Likely diagnosis: Sleepwalking and sleep talking. While night terrors affect just a small percentage of kids (the same deep-sleep trigger causes all three behaviors), half of kids will sleepwalk at some point during childhood, and almost all kids talk in their sleep.
In-the-moment fixes: If your child sleepwalks, you should gently guide her back into bed, trying not to wake her up so you don't unnecessarily disorient her. If she's talking in her sleep, ignore it.
Long-term solutions: Make sure your child gets enough sleep, perhaps by gradually introducing an earlier bedtime. When you're sleep-deprived, your body compensates by increasing the percentage of time spent in deep sleep, which is exclusively when night terrors occur, says Dr. Owens. The more sleep she gets, the less time she'll spend in deep sleep.
In the meantime, you'll also want to do some childproofing (or don't undo what you did when your child was a baby) such as installing stair and doorway gates so that any nighttime wandering that does occur is safer.
Problem: Your bedroom door is closed, but you can still hear your child's loud snoring. He also seems to be gasping for air sometimes.
Likely diagnosis: Obstructive sleep apnea, a condition that causes disordered breathing, often because of enlarged tonsils or adenoids. Sleep apnea -- characterized by Darth Vader-like mouth breathing, gasping, heavy snoring, and restless, sweaty sleep -- can momentarily arouse your child 20 to 30 times a night, even though he isn't aware of it. Getting poor sleep night after night can cause a child to be out of sorts, cranky, and hyperactive -- and even mis-di-agnosed with ADHD. Another sign of sleep apnea: Your child chews slowly and prefers soft food because swallowing tougher foods, like meat, can be painful if his tonsils are big, says Marcella Bothwell, M.D., a pediatric otolaryngologist at Rady Children's Hospital, in San Diego. Finally, being overweight, which reduces the amount of space in the airway, also increases a child's risk of sleep apnea.

· · · · ·

* **Problem to solve**
Pick up the passage on children's sleep problems after its final sentence and carry it forward.

· · · · ·

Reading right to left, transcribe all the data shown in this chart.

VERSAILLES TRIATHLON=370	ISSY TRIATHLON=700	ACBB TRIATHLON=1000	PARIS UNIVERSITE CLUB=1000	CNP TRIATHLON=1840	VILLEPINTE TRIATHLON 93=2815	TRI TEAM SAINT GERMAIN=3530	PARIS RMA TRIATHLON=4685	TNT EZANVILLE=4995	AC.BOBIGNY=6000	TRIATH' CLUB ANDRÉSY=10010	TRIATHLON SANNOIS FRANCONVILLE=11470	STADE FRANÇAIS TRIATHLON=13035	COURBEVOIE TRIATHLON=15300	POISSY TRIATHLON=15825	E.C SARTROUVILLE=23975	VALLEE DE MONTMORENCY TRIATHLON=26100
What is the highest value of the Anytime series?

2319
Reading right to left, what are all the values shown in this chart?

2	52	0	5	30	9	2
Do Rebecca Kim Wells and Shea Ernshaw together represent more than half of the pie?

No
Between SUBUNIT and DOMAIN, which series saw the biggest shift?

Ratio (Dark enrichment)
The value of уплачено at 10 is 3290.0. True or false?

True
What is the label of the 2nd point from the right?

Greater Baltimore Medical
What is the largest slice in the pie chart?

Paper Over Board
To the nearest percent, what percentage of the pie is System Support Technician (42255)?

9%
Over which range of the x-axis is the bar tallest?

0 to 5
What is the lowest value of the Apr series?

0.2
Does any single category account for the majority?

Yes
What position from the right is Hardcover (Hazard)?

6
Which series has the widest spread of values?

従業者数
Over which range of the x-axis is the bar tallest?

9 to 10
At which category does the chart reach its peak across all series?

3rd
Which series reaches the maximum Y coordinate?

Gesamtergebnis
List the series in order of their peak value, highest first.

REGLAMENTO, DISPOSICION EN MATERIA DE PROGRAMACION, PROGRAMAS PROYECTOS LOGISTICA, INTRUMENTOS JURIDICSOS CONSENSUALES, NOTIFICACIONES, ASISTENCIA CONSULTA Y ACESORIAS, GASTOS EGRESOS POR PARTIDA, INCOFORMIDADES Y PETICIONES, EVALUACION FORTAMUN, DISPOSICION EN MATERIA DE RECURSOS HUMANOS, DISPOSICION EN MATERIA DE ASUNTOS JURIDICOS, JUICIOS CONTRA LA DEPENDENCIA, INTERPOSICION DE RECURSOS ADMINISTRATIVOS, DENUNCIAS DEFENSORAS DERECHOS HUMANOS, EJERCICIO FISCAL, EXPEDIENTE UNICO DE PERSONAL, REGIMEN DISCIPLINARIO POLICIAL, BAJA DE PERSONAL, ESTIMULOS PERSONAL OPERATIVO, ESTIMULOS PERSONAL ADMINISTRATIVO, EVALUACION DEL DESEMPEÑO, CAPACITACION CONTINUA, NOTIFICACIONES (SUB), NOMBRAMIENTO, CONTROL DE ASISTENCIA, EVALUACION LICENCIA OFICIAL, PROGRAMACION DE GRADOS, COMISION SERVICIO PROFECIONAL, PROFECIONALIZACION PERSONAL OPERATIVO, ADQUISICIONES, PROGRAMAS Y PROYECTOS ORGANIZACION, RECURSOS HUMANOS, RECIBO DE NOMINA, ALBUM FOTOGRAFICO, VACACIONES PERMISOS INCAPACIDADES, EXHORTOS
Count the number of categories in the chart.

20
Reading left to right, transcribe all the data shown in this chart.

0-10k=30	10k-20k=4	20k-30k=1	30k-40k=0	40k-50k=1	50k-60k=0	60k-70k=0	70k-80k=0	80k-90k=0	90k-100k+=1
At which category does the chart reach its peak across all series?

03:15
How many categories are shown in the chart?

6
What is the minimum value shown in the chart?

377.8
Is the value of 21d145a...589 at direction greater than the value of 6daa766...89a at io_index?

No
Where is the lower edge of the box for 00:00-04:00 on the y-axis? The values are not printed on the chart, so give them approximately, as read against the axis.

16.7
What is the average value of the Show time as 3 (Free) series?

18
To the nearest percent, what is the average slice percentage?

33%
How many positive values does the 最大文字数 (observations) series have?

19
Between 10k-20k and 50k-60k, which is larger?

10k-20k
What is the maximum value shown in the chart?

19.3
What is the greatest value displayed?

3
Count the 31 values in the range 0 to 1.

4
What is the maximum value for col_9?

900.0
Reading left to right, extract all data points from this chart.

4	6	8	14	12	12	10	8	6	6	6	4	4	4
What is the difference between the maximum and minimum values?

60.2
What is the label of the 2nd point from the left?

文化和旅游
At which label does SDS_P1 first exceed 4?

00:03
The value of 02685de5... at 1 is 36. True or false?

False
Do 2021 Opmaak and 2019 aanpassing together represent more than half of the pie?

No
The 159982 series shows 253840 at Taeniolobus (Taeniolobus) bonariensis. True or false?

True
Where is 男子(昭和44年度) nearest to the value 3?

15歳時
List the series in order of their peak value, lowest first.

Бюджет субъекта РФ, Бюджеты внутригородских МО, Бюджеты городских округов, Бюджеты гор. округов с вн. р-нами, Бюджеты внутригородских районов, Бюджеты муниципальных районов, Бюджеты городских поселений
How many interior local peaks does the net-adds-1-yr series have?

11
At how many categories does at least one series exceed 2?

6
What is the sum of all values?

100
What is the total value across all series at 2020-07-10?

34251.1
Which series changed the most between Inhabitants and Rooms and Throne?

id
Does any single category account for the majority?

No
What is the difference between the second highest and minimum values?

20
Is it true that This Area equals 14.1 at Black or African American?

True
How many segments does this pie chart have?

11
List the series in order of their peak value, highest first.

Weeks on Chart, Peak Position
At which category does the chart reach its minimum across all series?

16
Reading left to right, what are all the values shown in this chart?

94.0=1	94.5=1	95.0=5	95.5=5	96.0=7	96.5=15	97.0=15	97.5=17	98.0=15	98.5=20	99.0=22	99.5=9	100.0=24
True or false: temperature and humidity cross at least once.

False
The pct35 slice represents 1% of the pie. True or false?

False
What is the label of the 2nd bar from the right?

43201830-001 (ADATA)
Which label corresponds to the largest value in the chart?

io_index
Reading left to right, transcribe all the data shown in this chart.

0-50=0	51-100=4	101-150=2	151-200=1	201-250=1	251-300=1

· · · · ·

* **Exercise answer**
In-the-moment fixes: There's not much that you can do to stop this condition, so if your child has any of the symptoms, talk to your pediatrician.
Long-term solutions: Many kids need to have their tonsils and adenoids removed. Research has found that within the first year after kids with sleep apnea had gotten their tonsils out, they were happier, sleeping better, and less hyperactive than before the surgery. If your child has large tonsils or most of the symptoms of obstructive sleep apnea, your pediatrician may recommend surgery right away.
Problem: A few hours after her bedtime, you find her screaming, shaking, and moaning. Although her eyes are open, she doesn't seem to see you.
Likely diagnosis: A night terror. This phenomenon occurs in deep sleep, which is why she doesn't notice you and probably won't recall it the next day. Night terrors affect up to 5 percent of kids, typically starting between the ages of 3 and 5, and they're more common in children who sleepwalk. Both sleepwalking and sleep terrors tend to run in families.
In-the-moment fixes: You'll want to comfort your child, but you'll only make things worse by awakening and frightening her. Instead, stand by quietly during the episode -- usually about five minutes -- to keep her safe.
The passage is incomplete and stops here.